Più di recente, il nome di Schiaparelli è stato molto ripreso dai giornali internazionali perché attribuito al lander della missione ExoMars dell’Agenzia Spaziale Europea (ESA) in omaggio all’astronomo italiano. ExoMars è la missione più importante e ambiziosa organizzata dall’ESA dopo i successi ottenuti con la sonda Rosetta e Philae intorno alla cometa 67P. Il nome stesso della missione verso Marte riassume efficacemente gli scopi dell’iniziativa: “exo” deriva dalla parola inglese “exobiology”, la parte della biologia che contempla la possibilità che vi sia vita fuori dalla Terra e che cerca di indagarne la natura.

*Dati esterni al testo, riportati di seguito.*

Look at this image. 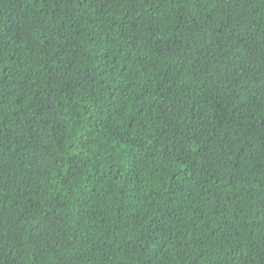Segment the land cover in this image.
I'll list each match as a JSON object with an SVG mask.
<instances>
[{
    "label": "trees",
    "instance_id": "trees-1",
    "mask_svg": "<svg viewBox=\"0 0 264 264\" xmlns=\"http://www.w3.org/2000/svg\"><path fill=\"white\" fill-rule=\"evenodd\" d=\"M0 264H264V0H0Z\"/></svg>",
    "mask_w": 264,
    "mask_h": 264
}]
</instances>
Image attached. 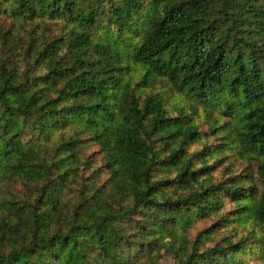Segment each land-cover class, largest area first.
<instances>
[{
    "label": "trees",
    "instance_id": "obj_1",
    "mask_svg": "<svg viewBox=\"0 0 264 264\" xmlns=\"http://www.w3.org/2000/svg\"><path fill=\"white\" fill-rule=\"evenodd\" d=\"M0 12L65 27L30 33L23 67L0 53V264H142L225 196L230 220L264 227V0H0ZM132 63L145 68L144 83L165 77L229 114L220 147L189 151L199 139L194 107L173 114L161 94L139 97L125 77ZM87 139L97 164L82 157ZM228 145L248 168L211 182L207 156ZM198 238L212 240V228ZM248 238L193 247L172 264H237Z\"/></svg>",
    "mask_w": 264,
    "mask_h": 264
},
{
    "label": "rangeland",
    "instance_id": "obj_2",
    "mask_svg": "<svg viewBox=\"0 0 264 264\" xmlns=\"http://www.w3.org/2000/svg\"><path fill=\"white\" fill-rule=\"evenodd\" d=\"M150 8L151 5L149 4L143 6L139 21L146 17L145 13ZM39 30L47 34H60L62 30L65 31L64 22L59 19L48 18H38V22L22 20L0 12V53L9 58L11 65L23 67L20 45L25 43L30 33ZM96 30L97 33L102 32L99 27ZM129 36L131 37L129 39L130 44L136 41V32L129 33ZM112 37H117V34L113 33ZM127 70L125 77L134 83L132 85L134 92L139 97L147 92L161 94L166 99V106L173 114H176L180 107L187 111L194 107L191 114L193 121L198 125L199 139L190 143L189 151L199 149L205 144H210L213 151L220 147L218 145H221L219 143L221 138L226 139L220 125L231 122L229 114L221 109L193 102L189 97L173 89L165 77L149 75L144 83L142 77L146 70L140 64L132 63ZM72 132L71 128L63 129V138ZM81 151L82 157L87 158L89 163H98V145L92 140H85ZM207 157V162L213 164L207 176L211 182L227 180L229 175L238 174L248 168L247 159L242 158L233 145L225 146L221 151L218 150L215 154ZM199 163L198 161L196 164ZM250 168L252 169V166ZM173 173L172 171L169 175L172 176ZM102 177H107V174L103 173ZM4 187L21 199H26L29 196L19 181H8ZM233 207L234 204L225 196L224 204L220 209L210 211L208 216H192L189 222L185 224L188 225L186 228L180 229L177 235L168 236L157 250L150 255H143L139 261L142 264H172L177 262L182 252L190 251L193 247H197L198 251H201L204 247L213 245L215 240L223 243V237H228L234 242L241 237L248 236L253 247L239 254L237 264H264V227H260L250 218L245 221L230 220L233 215ZM206 227L212 228L213 239L203 242L201 240L203 237L197 239V235ZM203 235L204 233H202Z\"/></svg>",
    "mask_w": 264,
    "mask_h": 264
}]
</instances>
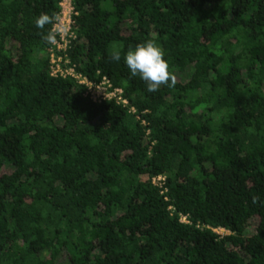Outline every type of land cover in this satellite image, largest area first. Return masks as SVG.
Here are the masks:
<instances>
[{"label": "trees", "instance_id": "obj_1", "mask_svg": "<svg viewBox=\"0 0 264 264\" xmlns=\"http://www.w3.org/2000/svg\"><path fill=\"white\" fill-rule=\"evenodd\" d=\"M61 1L0 0V264H264V0H74L68 66L127 106L51 75ZM149 39L175 87L131 76Z\"/></svg>", "mask_w": 264, "mask_h": 264}, {"label": "clouds", "instance_id": "obj_2", "mask_svg": "<svg viewBox=\"0 0 264 264\" xmlns=\"http://www.w3.org/2000/svg\"><path fill=\"white\" fill-rule=\"evenodd\" d=\"M38 29L48 28L46 34L42 31V39L51 45L57 43V38L68 31V26L64 22L60 12L49 14L42 12L35 20ZM165 50L154 39L139 43L134 49H129L123 56L124 63L130 71L131 76H139L146 84V91L157 92L161 86L169 88L175 87L177 83L176 75L170 70L168 60L165 59ZM110 59L115 62L121 60V51L114 49ZM253 204L259 203L258 197H253Z\"/></svg>", "mask_w": 264, "mask_h": 264}, {"label": "built area", "instance_id": "obj_3", "mask_svg": "<svg viewBox=\"0 0 264 264\" xmlns=\"http://www.w3.org/2000/svg\"><path fill=\"white\" fill-rule=\"evenodd\" d=\"M74 0H62L61 1V10L60 13L64 22L68 26V31L62 36L57 38V43L50 46V68L51 75L53 76H72L77 82L85 87V94L89 96L94 102L101 103L105 100H116L118 103L123 104L124 106L128 105V100L123 95V89L113 85L110 79L104 77L100 82H95L81 73H77L73 67L68 66L69 59L67 57V52L71 48L76 34L72 31L74 23ZM134 111V108L131 109ZM165 178L159 176L153 181L157 183L158 181L162 182ZM182 221L187 222L186 217L182 218ZM219 230L215 229L217 233H220Z\"/></svg>", "mask_w": 264, "mask_h": 264}, {"label": "rangeland", "instance_id": "obj_4", "mask_svg": "<svg viewBox=\"0 0 264 264\" xmlns=\"http://www.w3.org/2000/svg\"><path fill=\"white\" fill-rule=\"evenodd\" d=\"M220 231V234H227V233H229L228 231H225L224 230V232H222V230H219Z\"/></svg>", "mask_w": 264, "mask_h": 264}]
</instances>
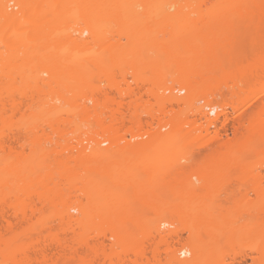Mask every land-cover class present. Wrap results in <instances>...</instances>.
<instances>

Il progetto è diviso in due missioni spaziali: la prima, quella iniziata il 14 marzo 2016, ha permesso di inviare verso Marte la sonda TGO e Schiaparelli, che formalmente è un modulo dimostrativo di ingresso, discesa e atterraggio sul pianeta; la seconda è invece in programma per il 2020 e porterà su Marte un rover (robot automatico) per eseguire ricerche più approfondite. La seconda dipende strettamente dalla prima missione, perché sarà organizzata sulla base dei dati raccolti da TGO e Schiaparelli, prima che smettesse di inviare segnali.

Tuttavia nella prima parte della missione qualcosa è andato storto. Lo scorso 19 ottobre infatti, il lander è precipitato su Marte e si è probabilmente distrutto in seguito all’impatto con il suolo, dal momento che da allora non ha più inviato alcun tipo di dati.